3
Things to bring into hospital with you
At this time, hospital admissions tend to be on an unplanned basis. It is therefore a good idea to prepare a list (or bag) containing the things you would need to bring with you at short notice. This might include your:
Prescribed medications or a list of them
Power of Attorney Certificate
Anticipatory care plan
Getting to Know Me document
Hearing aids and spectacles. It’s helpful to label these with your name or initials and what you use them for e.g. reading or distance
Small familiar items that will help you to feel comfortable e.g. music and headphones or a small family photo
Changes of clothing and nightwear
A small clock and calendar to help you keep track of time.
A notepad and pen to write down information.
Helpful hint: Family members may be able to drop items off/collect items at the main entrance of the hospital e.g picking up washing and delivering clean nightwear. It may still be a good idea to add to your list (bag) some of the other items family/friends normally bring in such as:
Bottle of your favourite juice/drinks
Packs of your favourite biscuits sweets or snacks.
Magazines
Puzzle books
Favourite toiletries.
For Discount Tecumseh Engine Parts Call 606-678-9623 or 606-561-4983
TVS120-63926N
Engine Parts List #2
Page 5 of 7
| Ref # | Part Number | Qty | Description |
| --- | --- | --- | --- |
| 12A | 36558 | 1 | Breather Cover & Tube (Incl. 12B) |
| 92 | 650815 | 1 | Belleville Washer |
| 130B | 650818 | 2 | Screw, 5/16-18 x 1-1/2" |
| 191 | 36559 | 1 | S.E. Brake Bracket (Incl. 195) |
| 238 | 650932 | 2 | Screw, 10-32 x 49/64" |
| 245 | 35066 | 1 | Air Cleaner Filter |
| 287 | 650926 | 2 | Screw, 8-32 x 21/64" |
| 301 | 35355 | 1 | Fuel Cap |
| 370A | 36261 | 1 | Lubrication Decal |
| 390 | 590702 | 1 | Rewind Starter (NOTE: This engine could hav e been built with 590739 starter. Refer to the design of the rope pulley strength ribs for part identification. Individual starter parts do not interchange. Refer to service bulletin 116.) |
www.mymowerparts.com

++++++++++++++++++++

Exactly as written above, copy out all the records.

### EXERCISE SOLUTION:
3
Things to bring into hospital with you
At this time, hospital admissions tend to be on an unplanned basis. It is therefore a good idea to prepare a list (or bag) containing the things you would need to bring with you at short notice. This might include your:
Prescribed medications or a list of them
Power of Attorney Certificate
Anticipatory care plan
Getting to Know Me document
Hearing aids and spectacles. It’s helpful to label these with your name or initials and what you use them for e.g. reading or distance
Small familiar items that will help you to feel comfortable e.g. music and headphones or a small family photo
Changes of clothing and nightwear
A small clock and calendar to help you keep track of time.
A notepad and pen to write down information.
Helpful hint: Family members may be able to drop items off/collect items at the main entrance of the hospital e.g picking up washing and delivering clean nightwear. It may still be a good idea to add to your list (bag) some of the other items family/friends normally bring in such as:
Bottle of your favourite juice/drinks
Packs of your favourite biscuits sweets or snacks.
Magazines
Puzzle books
Favourite toiletries.
For Discount Tecumseh Engine Parts Call 606-678-9623 or 606-561-4983
TVS120-63926N
Engine Parts List #2
Page 5 of 7
| Ref # | Part Number | Qty | Description |
| --- | --- | --- | --- |
| 12A | 36558 | 1 | Breather Cover & Tube (Incl. 12B) |
| 92 | 650815 | 1 | Belleville Washer |
| 130B | 650818 | 2 | Screw, 5/16-18 x 1-1/2" |
| 191 | 36559 | 1 | S.E. Brake Bracket (Incl. 195) |
| 238 | 650932 | 2 | Screw, 10-32 x 49/64" |
| 245 | 35066 | 1 | Air Cleaner Filter |
| 287 | 650926 | 2 | Screw, 8-32 x 21/64" |
| 301 | 35355 | 1 | Fuel Cap |
| 370A | 36261 | 1 | Lubrication Decal |
| 390 | 590702 | 1 | Rewind Starter (NOTE: This engine could hav e been built with 590739 starter. Refer to the design of the rope pulley strength ribs for part identification. Individual starter parts do not interchange. Refer to service bulletin 116.) |
www.mymowerparts.com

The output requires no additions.